The ADA recommends brushing your teeth twice a day, for two minutes, with a soft-bristled brush. The size and shape of the brush should fit the mouth allowing you to reach all areas easily.

Floss

Flossing is not a step to skip on. It helps get rid of food particles and lowers biofilm below the gum line and in between the teeth that a tooth brush can’t get to.

Rinse

Rinsing can help wash out bacteria that brushing and flossing cannot. Along with brushing and flossing, rinsing may help reduce the chance of dental decay and infection.

Chew

Finally, clinical studies have shown that chewing sugarless gum for 20 minutes following meals can help prevent tooth decay. The chewing of sugarless gum increases the flow of saliva which helps wash away food. Also, according to ADA org, it neutralizes acids produced by bacteria in the mouth and provides disease-fighting substances throughout the mouth. If you prefer gum without any chemicals, Prevention provides a list 8 gums that are not loaded with chemicals and some are sugar free.

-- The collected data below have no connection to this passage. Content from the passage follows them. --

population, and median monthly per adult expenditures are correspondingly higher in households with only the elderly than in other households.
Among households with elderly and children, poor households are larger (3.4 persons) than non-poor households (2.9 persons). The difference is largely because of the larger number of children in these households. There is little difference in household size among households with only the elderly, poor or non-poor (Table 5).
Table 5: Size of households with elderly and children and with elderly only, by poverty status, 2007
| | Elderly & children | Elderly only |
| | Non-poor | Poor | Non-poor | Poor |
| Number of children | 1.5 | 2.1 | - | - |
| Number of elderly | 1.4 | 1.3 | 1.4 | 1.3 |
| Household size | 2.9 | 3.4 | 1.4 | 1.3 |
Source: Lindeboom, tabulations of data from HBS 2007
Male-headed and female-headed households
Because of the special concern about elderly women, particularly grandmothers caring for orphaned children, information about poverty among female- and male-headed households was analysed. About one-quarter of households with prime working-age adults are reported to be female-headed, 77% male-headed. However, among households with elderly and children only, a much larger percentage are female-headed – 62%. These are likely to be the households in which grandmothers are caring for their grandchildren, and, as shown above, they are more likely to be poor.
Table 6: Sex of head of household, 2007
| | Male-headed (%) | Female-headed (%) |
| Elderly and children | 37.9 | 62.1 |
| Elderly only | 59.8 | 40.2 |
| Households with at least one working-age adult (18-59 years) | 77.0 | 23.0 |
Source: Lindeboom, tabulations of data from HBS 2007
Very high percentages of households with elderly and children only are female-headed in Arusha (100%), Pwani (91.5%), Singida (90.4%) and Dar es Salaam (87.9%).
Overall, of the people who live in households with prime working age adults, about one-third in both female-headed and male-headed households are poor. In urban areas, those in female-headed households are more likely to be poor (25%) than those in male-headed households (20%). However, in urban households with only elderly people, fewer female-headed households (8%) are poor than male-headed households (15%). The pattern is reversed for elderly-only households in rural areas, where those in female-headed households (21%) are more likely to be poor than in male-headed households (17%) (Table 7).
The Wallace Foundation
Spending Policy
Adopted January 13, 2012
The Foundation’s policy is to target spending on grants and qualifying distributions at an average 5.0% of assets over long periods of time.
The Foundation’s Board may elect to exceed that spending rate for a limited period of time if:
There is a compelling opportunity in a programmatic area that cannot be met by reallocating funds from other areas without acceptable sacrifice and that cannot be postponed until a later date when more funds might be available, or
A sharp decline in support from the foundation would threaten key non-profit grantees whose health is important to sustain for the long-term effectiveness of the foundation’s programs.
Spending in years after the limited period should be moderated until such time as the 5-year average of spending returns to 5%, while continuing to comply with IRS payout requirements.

Also, since this is the month of October, we want to wish you a Happy Halloween. This is a great time to educate kids about oral hygiene. They can learn that they can enjoy their candy without getting cavities. And you can make it fun. For example, kids love games. Create Halloween games and prizes for every time they do the 4 routines. For example, you can play Halloween tunes while they brush their teeth. Make a “Halloween” board and they can put up Halloween stickers every time they do one of the routines. Be as creative as you want!